05.02.2026/21.03.2026

Exhibition Location

USA / New York

Iván Navarro: Light Years – A Major Retrospective at Templon New York

Templon New York presents Iván Navarro: Light Years, a comprehensive exhibition offering a chronological overview of the artist’s work from 2004 to the present. Conceived as an anniversary exhibition, Light Years marks a double milestone: the gallery’s 60th anniversary and more than twenty years of collaboration with Iván Navarro.

The exhibition is structured around three foundational works that define the conceptual core of Navarro’s practice: Landless Land (2023), Flashlight: I’m Not From Here, I’m Not From There (2006), and Resistance (2009). Envisioned as electrically animated sculptures activated through movement and video performance, these works exemplify the artist’s strategy of transforming utilitarian objects into political and existential instruments. Their titles, borrowed from electrical terminology, anchor metaphor in material reality and underscore Navarro’s critical approach.

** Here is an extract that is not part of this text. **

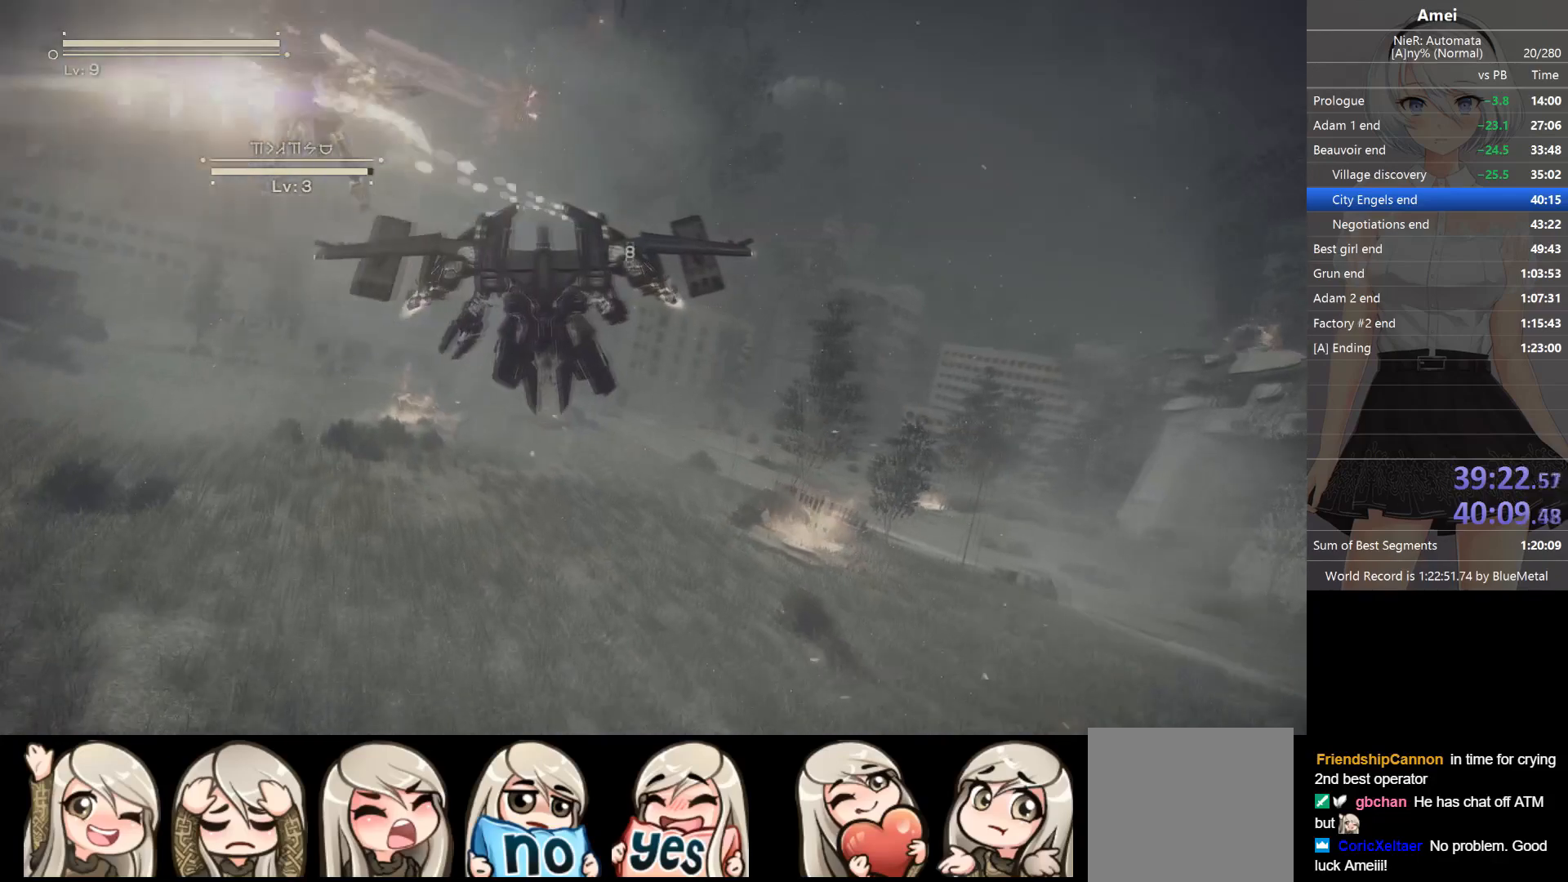
{"buttons": ["L1"], "left_stick": "center", "right_stick": "center", "events": [[267, "left_stick", "up"], [467, "left_stick", "center"]]}
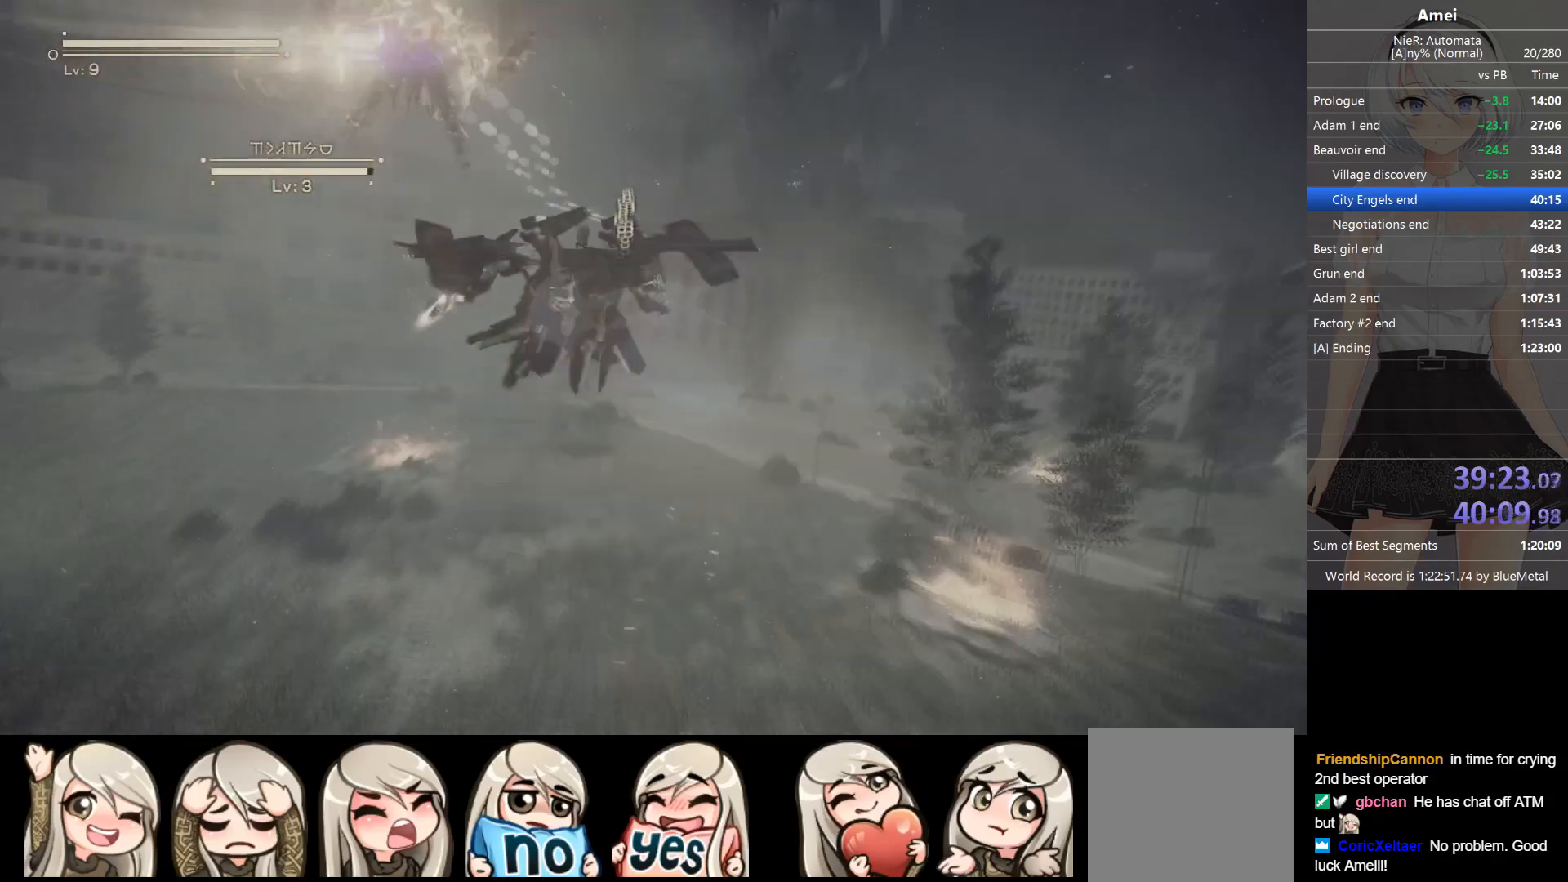
{"buttons": ["L1"], "left_stick": "center", "right_stick": "center", "events": []}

The exhibition opens with Landless Land, a 2023 silent reworking of the original Homeless Lamp, The Juice Sucker (2004–2005), now part of the Solomon R. Guggenheim Museum’s collection in New York. Here, light functions not as illumination but as a condition of survival, becoming a powerful metaphor for hope, displacement, and statelessness. Produced during the same period, Blue Electric Chair (2004) introduces a key pillar of Navarro’s practice: political resistance. By transforming an object associated with state violence into a luminous structure, the work simultaneously references modern furniture design while confronting systems of power, punishment, and control.

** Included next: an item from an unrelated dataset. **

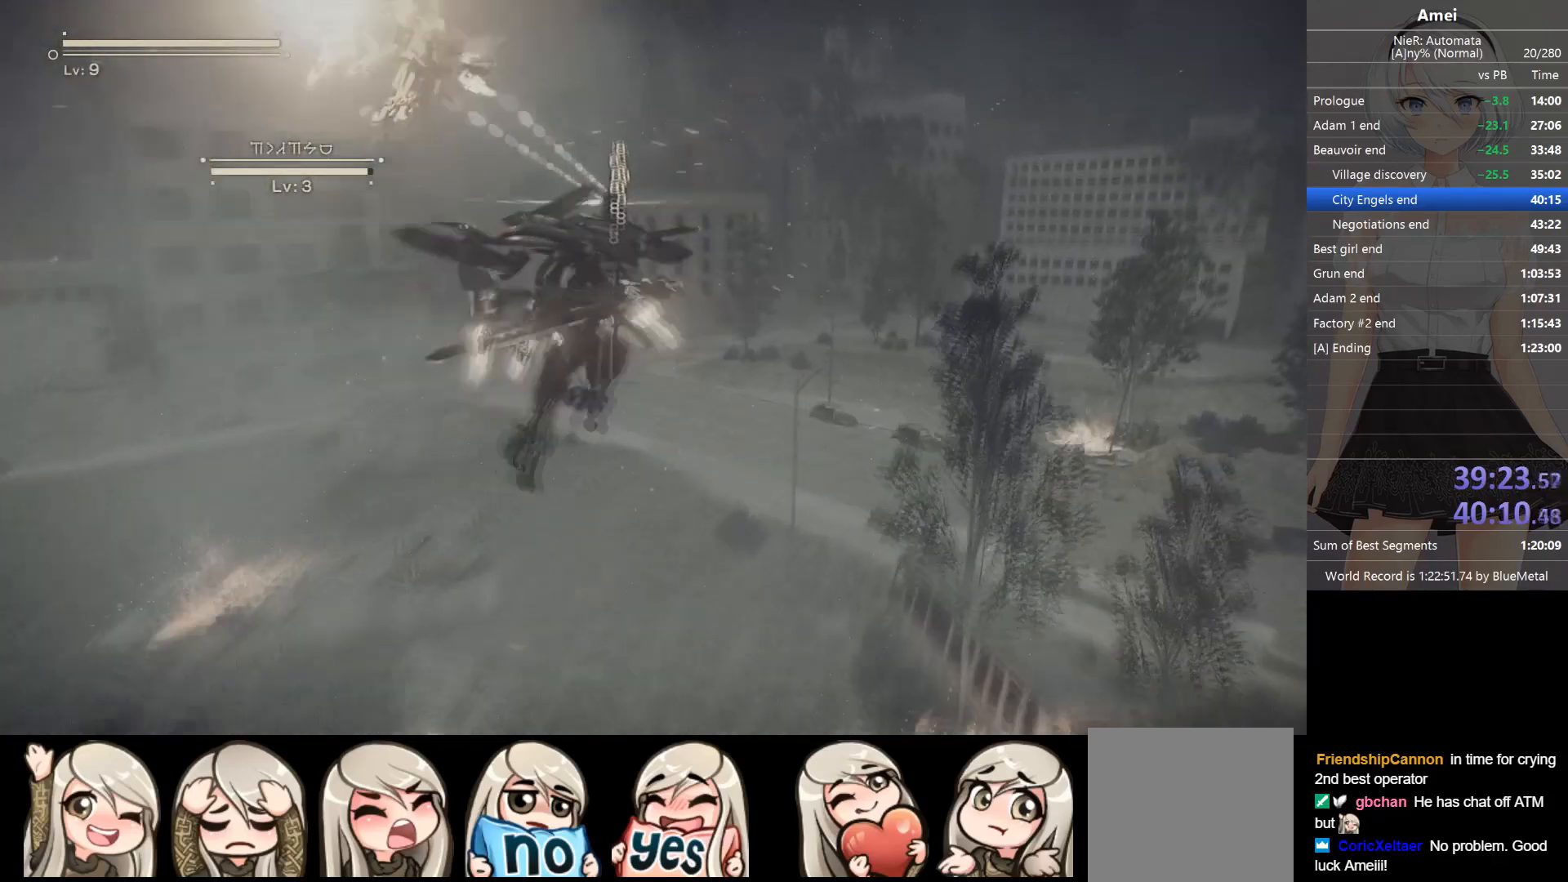
{"buttons": ["L1"], "left_stick": "center", "right_stick": "center", "events": []}
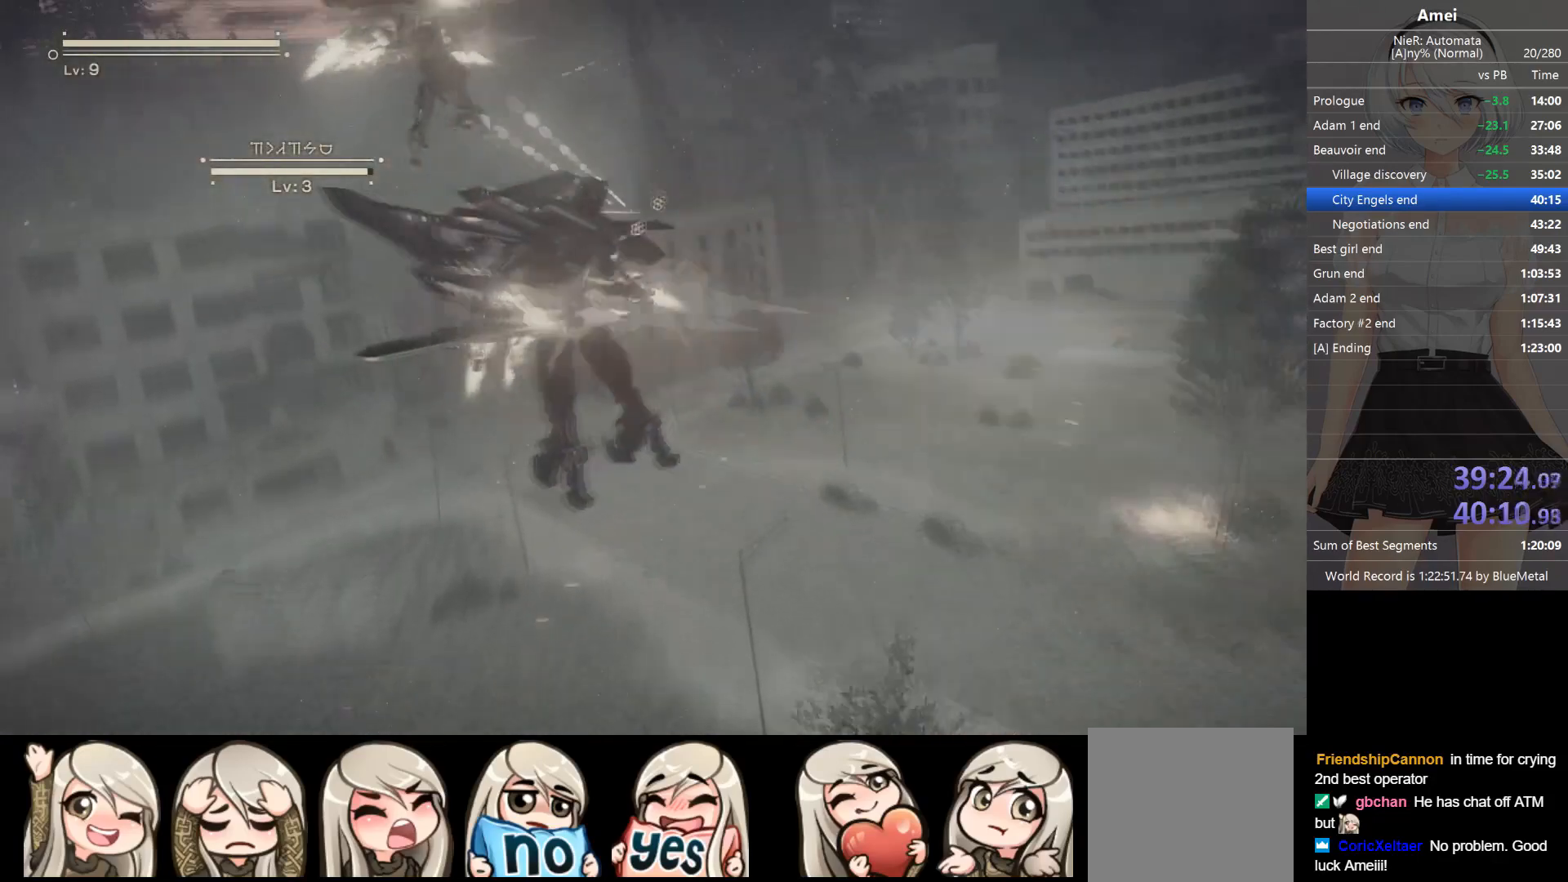
{"buttons": ["L1"], "left_stick": "center", "right_stick": "center", "events": []}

Flashlight: I’m Not From Here, I’m Not From There, held in the collection of the Hirshhorn Museum in Washington, D.C., explores themes of territorial identity and unstable belonging, activated through the body and narrated via video. In Resistance, first presented at the 53rd Venice Biennale in 2009 and now in the collection of the Museo de Arte Contemporáneo de Santiago, Chile, electricity is generated through physical effort, literalizing opposition as friction within systems of power. These three projects are accompanied by music, highlighting the role of lyricism as a fundamental component of Navarro’s artistic language. That same year, Drums (2009) further develops this exploration, positioning music as a political and social tool and transforming percussion into a sculptural and performative act that amplifies the collective power of sound and silence.

Alongside these seminal works, Light Years brings together a constellation of 23 pieces, ranging from the Shell Shock series (2024–2025) to a tribute to Josef Albers and Francisco de Goya, Esto Es Malo, No Se Puede Mirar (This Is Bad, One Can’t Look) (2013). Installations incorporating the infinite mirror motif introduce another recurring metaphor in Navarro’s work: the mirror as a reflection of contemporary experience—endless, unstable, and under constant surveillance. The artist’s use of one-way mirrors also draws direct references to police interrogation rooms. Influenced by Op Art and concrete poetry, these works form a visual language that invites viewers to observe, feel, question, and listen.

Light Years underscores Iván Navarro’s international recognition, with works held in major public collections worldwide, including the Bronx Museum (New York, USA), the Nelson-Atkins Museum of Art (Kansas City, USA), the Museum of Fine Arts, Boston (USA), the Fonds National d’Art Contemporain (Paris, France), the Thyssen-Bornemisza National Museum (Madrid, Spain), Fundación ARCO (Madrid, Spain), the Museu Nacional de Belas Artes (Rio de Janeiro, Brazil), the National Museum of Modern and Contemporary Art (Seoul, South Korea), and the National Gallery of Victoria (Melbourne, Australia), among many others.